“It was wather that we t’ought of then,” put in Biddy. “Goold is good in a market, or in a town, or to send back to Ireland, to help a body’s aged fader or mudder in comfort wid; but wather is the blessed thing on a wrack!”
“The brig is coming quite plainly into view, and you had better give me the helm, Jack. It is time to bethink us of the manner of approaching her, and how we are to proceed when alongside.”
This was so obviously true, that everybody felt disposed to forget all other matters, in order to conduct the proceedings of the next twenty minutes, with the necessary prudence and caution. When Mulford first took the helm, the brig was just coming clearly into view, though still looking a little misty and distant. She might then have been half a league distant, and would not have been visible at all by that light, but for the circumstance that she had no back-ground to swallow up her outlines.
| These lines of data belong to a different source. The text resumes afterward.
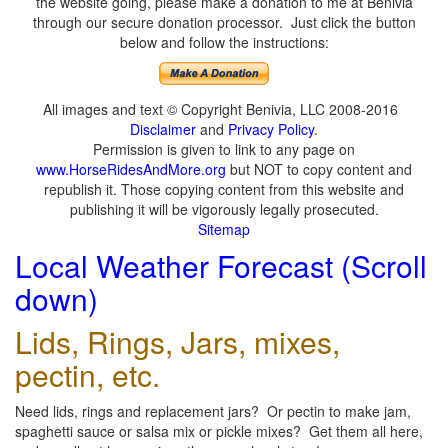
the website going, please make a donation to me at Benivia
through our secure donation processor. Just click the button
below and follow the instructions:
All images and text © Copyright Benivia, LLC 2008-2016
Disclaimer
and
Privacy Policy
.
Permission is given to link to any page on
www.HorseRidesAndMore.org
but NOT to copy content and
republish it. Those copying content from this website and
publishing it will be vigorously legally prosecuted.
Sitemap
Local Weather Forecast (Scroll
down)
Lids, Rings, Jars, mixes,
pectin, etc.
Need lids, rings and replacement jars? Or pectin to make jam,
spaghetti sauce or salsa mix or pickle mixes? Get them all here,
Drawn against clouds, above which the rays of the moon were shed, her tracery was to be discerned, however, and, minute by minute, it was getting to be more and more distinct, until it was now so plainly to be seen as to admonish the mate of the necessity of preparation in the manner mentioned.
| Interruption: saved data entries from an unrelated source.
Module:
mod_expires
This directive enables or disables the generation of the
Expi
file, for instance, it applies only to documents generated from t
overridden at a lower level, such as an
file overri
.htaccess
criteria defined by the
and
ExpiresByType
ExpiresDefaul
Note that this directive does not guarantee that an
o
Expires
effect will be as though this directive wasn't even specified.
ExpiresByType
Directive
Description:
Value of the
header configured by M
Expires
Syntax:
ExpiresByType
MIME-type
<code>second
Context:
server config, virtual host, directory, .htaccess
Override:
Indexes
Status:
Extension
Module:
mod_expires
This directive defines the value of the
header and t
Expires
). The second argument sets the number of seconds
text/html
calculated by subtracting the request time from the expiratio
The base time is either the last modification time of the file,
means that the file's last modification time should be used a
Tier now communicated to the mate his own proposed manner of proceeding. The brig tended to the trades, the tides having very little influence on her, in the bight of the reef where she lay. As the wind stood at about east south-east, the brig’s stern pointed to about west north-west, while the boat was coming down the passage from a direction nearly north from her, having, as a matter of course, the wind just free enough to lay her course. Jack’s plan was to pass the brig to windward, and having got well on her bow, to brail the sail, and drift down upon her, expecting to fall in alongside, abreast of the fore-chains, into which he had intended to help Biddy, and to ascend himself, when he supposed that Mulford would again make sail, and carry off his mistress. To this scheme the mate objected that it was awkward, and a little lubberly. He substituted one in its place that differed in seamanship, and which was altogether better. Instead of passing to wind-ward, Mulford suggested the expediency of approaching to leeward, and of coming alongside under the open bow-port, letting the sheet fly and brailing the sail, when the boat should be near enough to carry her to the point of destination without further assistance from her canvass.
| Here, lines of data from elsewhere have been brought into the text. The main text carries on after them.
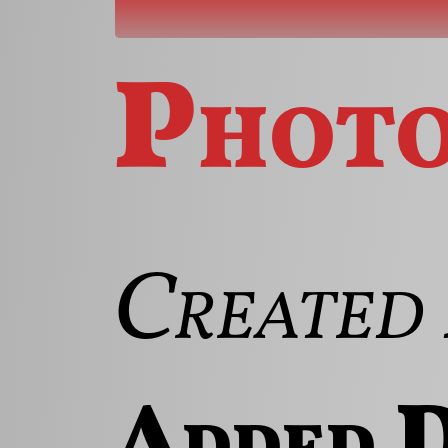
Phot
Created 
Added D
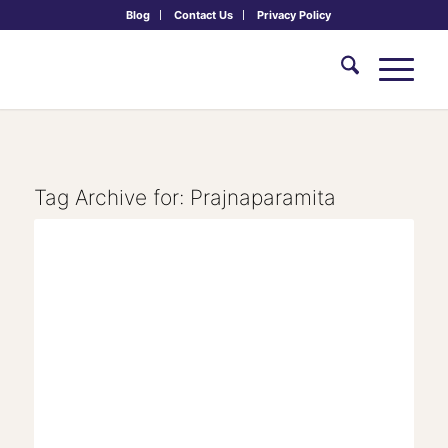
Blog
Contact Us
Privacy Policy
Tag Archive for:
Prajnaparamita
Jack Tier took his officer’s improvement on his own plan in perfect good part, readily and cheerfully expressing his willingness to aid the execution of it all that lay in his power. As the boat sailed unusually well, there was barely time to explain to each individual his or her part in the approaching critical movements, ere the crisis itself drew near; then each of the party became silent and anxious, and events were regarded rather than words.